For tenant-based sharding, the lock: true default on shard switching prevents accidental tenant hopping mid-request. This is a safety mechanism: once a request is routed to a tenant's shard, the application code cannot switch to a different tenant's shard without explicitly passing lock: false. Cross-cluster associations within a single tenant's shard still use disable_joins for associations that touch a different database cluster.

Testing cross-cluster associations

Testing multi-database setups requires that your test environment mirrors the production database topology. Rails' test framework supports this, but the configuration must be explicit.

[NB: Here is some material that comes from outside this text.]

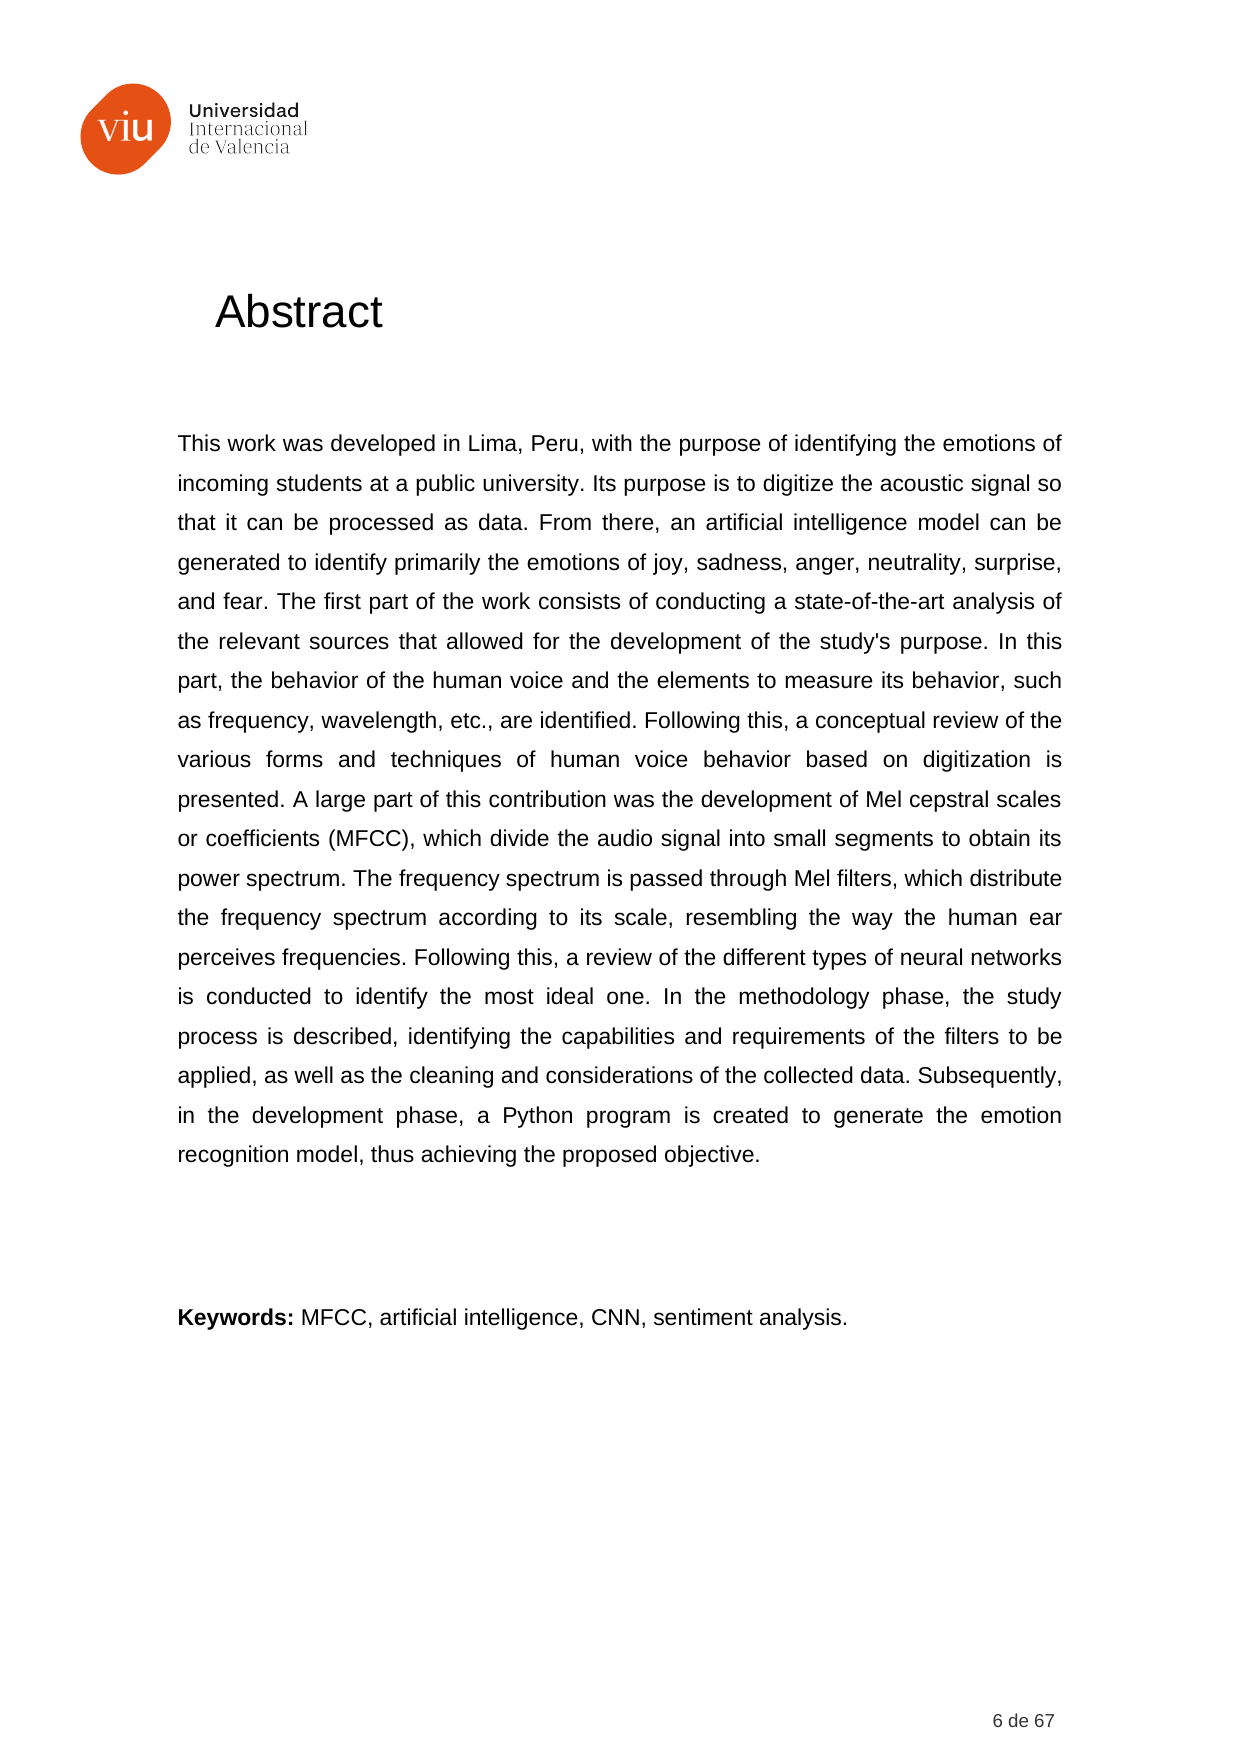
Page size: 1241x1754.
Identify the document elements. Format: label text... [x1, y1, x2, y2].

Each database in database.yml needs a test environment block. Fixtures and factory-based test data must target the correct database. If a User factory creates a record in the accounts database and a Post factory creates one in content, the association between them only works if both records exist in their respective databases within the same test transaction.

Rails wraps each test in a transaction by default, but that transaction is per-connection. With multiple databases, each connection gets its own transaction. This means test cleanup (the automatic rollback at the end of each test) happens independently on each database. If your test writes a User to accounts and a Post to content, both will be rolled back, but only if the test framework knows about both connections.

The fixtures declaration handles this automatically when models inherit from the correct abstract class. For factory-based setups (FactoryBot, Fabricator), ensure each factory's create strategy hits the right database by letting the model's own connects_to routing do the work.

# spec/factories/users.rb
FactoryBot.define do
  factory :user do
    # User inherits from AccountsRecord and writes to accounts DB automatically
    name { Faker::Name.name }
  end
end

# spec/factories/posts.rb
FactoryBot.define do
  factory :post do
    # Post inherits from ContentRecord and writes to content DB automatically
    association :subscription
    title { Faker::Lorem.sentence }
  end
end

To verify that cross-cluster associations are firing the expected number of queries, subscribe to the sql.active_record notification:

# spec/support/query_counter.rb
module QueryCounter
  def assert_query_count(expected, &block)
    count = 0
    callback = ->(_name, _start, _finish, _id, payload) do
      count += 1 unless payload[:name] == "SCHEMA" || payload[:sql].start_with?("EXPLAIN")
    end

    ActiveSupport::Notifications.subscribed(callback, "sql.active_record", &block)
    assert_equal expected, count, "Expected #{expected} queries, got #{count}"
  end
end

A has_many :through with disable_joins: true on a single record should produce exactly 2 queries. If you see 1, the join is still being attempted (and will fail in production against separate servers). If you see N+1, eager loading isn't working as expected.

Some caveats

disable_joins solves the association loading problem, but it does not extend to query chaining. You cannot chain .where, .order, or .group clauses that reference columns across clusters on a single Active Record relation:

# This does not work, you cannot filter products by order columns across clusters
customer.purchased_products.where("orders.total > ?", 100)

For queries that need to filter or sort based on data in multiple clusters, decompose them manually. Fetch the IDs or values you need from one cluster, then use them as inputs to a query against the other:

high_value_order_ids = Order.where(customer_id: customer.id)
                            .where("total > ?", 100)
                            .pluck(:id)

line_item_product_ids = LineItem.where(order_id: high_value_order_ids).pluck(:product_id)

products = Product.where(id: line_item_product_ids)

This is the same decomposition that disable_joins performs internally, but done explicitly so you can apply filtering at each stage. It's more verbose, but it makes the cluster boundaries visible in the code rather than hiding them behind associations in Rails syntax.